Don’t Be Late! (But Assume That Your Project May Be)
Originally published as an Op-Ed by the Oregon Daily Journal of Commerce on June 17, 2021.
The combination of the COVID-19 pandemic, skyrocketing construction material costs, labor and material shortages, and a hot housing market presents a predictable risk: despite your best efforts, your project might not finish on time. What should owners and contractors do to prepare?
Evaluate whether to waive consequential damages
“What do you mean I can’t recover all my damages?” Owners often unwittingly agree to a mutual waiver of consequential damages as many industry standard construction template agreements include a mutual waiver. The consequences of overlooking a waiver of consequential damages can be devastating. When a project is late, the owner and contractor (but principally the owner in my experience) may suffer consequential damages. As generally known in the industry, consequential damages include, among other things, lost profits, loss of use, increased financing costs, lost opportunities, and damages to reputation. These damages often dwarf the owner’s direct damages and can possibly exceed the total contract value. The strategy for contractors is generally straightforward: insist on a waiver of consequential damages. Contractors may even want to strengthen the template waiver provisions found in many standard construction agreements. Owners, on the other hand, are wise to address this issue head-on during the contract negotiation and not accept the waiver of consequential damages as a foregone conclusion. Market forces will likely dictate whether owners can strike the waiver altogether. But even if the waiver cannot be avoided, owners have options such as: 1, linking the waiver to apply only to non-insurable damages, 2, setting a cap on the recovery of consequential damages, 3, excluding certain categories of damages from the waiver, 4, limiting the waiver to damages incurred prior to the date of substantial completion (during which period the owner may be protected by a liquidated damages provision), or 5, insisting on a liquidated damages provision as a condition for including the waiver of consequential damages. Owners are also cautioned to avoid or limit a consequential damages waiver clause’s application to lost revenue after substantial completion, which arises when construction defects cause the need for repairs and tenant evacuations. Don’t be the party uttering the first sentence of this section.

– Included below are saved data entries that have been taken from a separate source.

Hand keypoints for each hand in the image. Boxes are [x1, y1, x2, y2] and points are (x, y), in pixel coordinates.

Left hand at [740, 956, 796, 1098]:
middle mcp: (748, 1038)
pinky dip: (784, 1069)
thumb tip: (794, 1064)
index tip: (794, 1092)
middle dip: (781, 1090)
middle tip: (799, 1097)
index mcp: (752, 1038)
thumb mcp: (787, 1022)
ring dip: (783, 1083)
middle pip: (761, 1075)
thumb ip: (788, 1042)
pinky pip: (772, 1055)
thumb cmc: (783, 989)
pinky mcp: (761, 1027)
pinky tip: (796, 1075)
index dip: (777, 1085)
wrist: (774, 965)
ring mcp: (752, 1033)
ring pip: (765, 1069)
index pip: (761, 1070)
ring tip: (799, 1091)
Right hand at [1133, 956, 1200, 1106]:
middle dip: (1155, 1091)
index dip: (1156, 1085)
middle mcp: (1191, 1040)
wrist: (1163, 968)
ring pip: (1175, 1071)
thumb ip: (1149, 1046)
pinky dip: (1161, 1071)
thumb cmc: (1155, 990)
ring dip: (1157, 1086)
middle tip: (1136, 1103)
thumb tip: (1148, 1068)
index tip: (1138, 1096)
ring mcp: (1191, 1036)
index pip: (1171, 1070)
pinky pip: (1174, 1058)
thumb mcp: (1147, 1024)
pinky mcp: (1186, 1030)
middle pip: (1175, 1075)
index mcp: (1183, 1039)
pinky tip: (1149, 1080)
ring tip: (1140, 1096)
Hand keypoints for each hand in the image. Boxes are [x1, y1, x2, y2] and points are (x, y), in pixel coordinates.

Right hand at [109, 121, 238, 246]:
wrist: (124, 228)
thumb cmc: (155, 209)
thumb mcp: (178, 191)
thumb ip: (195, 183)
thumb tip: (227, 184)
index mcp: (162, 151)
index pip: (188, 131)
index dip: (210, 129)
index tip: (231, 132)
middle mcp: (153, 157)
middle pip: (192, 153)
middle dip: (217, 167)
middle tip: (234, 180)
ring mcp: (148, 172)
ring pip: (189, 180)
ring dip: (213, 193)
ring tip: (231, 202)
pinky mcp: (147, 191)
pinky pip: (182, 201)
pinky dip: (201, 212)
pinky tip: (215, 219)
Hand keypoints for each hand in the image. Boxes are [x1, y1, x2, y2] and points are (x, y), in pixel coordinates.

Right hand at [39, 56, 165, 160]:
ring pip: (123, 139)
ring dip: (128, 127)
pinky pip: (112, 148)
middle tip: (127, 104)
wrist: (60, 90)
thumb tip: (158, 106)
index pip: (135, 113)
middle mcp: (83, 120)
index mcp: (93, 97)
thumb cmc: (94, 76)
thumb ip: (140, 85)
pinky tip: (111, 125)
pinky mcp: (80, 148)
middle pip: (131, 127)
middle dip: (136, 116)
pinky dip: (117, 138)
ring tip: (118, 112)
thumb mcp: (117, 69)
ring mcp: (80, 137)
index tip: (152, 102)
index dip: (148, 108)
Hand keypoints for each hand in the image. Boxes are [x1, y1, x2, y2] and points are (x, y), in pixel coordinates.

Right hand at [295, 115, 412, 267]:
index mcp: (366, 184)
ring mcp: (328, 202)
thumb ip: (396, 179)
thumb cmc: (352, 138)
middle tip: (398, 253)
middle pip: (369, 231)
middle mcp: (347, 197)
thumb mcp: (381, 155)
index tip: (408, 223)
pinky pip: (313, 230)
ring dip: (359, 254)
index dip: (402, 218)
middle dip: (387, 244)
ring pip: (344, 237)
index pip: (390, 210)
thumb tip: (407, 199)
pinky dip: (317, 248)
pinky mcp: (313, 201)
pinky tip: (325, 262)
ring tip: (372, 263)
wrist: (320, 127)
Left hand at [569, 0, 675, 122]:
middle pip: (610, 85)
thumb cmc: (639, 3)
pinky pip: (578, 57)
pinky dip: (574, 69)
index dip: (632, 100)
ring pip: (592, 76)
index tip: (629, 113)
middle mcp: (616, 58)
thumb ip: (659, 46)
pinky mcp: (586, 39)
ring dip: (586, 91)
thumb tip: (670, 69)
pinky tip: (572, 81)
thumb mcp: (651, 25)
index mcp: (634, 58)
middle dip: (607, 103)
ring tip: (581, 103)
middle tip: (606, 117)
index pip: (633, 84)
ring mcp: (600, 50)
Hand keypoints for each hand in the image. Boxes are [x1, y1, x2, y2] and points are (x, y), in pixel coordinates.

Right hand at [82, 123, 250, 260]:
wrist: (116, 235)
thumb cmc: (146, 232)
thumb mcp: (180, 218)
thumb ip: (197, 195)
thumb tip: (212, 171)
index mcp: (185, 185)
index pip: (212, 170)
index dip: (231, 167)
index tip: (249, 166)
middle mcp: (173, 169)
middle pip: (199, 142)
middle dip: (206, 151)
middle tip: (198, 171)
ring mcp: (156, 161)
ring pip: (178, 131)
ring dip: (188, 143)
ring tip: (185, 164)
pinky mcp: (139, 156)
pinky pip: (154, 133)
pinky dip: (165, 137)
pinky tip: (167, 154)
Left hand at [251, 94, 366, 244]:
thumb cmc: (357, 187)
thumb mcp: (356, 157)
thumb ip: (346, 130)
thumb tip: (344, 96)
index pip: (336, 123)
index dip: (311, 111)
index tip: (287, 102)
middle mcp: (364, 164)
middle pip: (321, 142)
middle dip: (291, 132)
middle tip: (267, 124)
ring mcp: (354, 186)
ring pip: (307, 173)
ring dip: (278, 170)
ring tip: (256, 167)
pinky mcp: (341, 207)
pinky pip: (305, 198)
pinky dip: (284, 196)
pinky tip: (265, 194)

Consider liquidated damages
To allocate the risk of delay before construction begins, owners and contractors should both consider stipulating to liquidated damages. These should be a reasonable forecast of the owner’s delay damages, and ordinarily should not be a penalty (a liquidated damages provision that is a penalty is at risk of being unenforceable). Contractors benefit from a liquidated damages provision because they can price the risk of delays from the outset of the project and better evaluate the cost of accelerating. Contractors also often pair an agreement on a liquidated damages provision with a mutual waiver of consequential damages. Among other benefits, this pairing means the contractor’s risk for delays substantially decreases once the project reaches substantial completion as liquidated damages are typically linked to the date of substantial completion. Owners benefit from a liquidated damages provision because they can predictably measure the cost of delays. Owners can also use liquidated damages to push contractors that fall behind schedule. Owners are cautioned, however, to avoid back-of-the-napkin calculations of liquidated damages as undervalued liquidated damages can backfire and possibly even motivate the contractor to finish late. As discussed in a prior column written for the DJC (“When to have the hard talk about setting liquidated damages,” by Colm Nelson, on Sept. 18, 2020), deciding when to negotiate liquidated damages is also a tricky issue that should be approached with care during each project.
Double-check claim-related contract provisions
Does your construction contract require the contractor to submit an analysis (often referred to as “time impact,” “critical path,” or simply “delay” analysis) to substantiate a request for additional time? Can you recover attorney fees under your contract if you have to file suit or demand arbitration? Can you recover expert costs in the event of a dispute (for instance, the expert hired to prepare the required critical path analysis)? Will you be presenting your delay claim to an arbitrator experienced in the construction industry or a judge or jury that may have little to no familiarity with construction claims, let alone delay analyses? Does your contract have a force majeure provision? How about a material cost escalation clause? These are some of the issues that should be carefully reviewed in any contract negotiation with an eye toward the risk of project delays.
One silver lining of the COVID-19 pandemic may be the reminder that we should always expect the unexpected. That is the right mindset when reviewing your next construction contract amid the many challenges facing the industry today.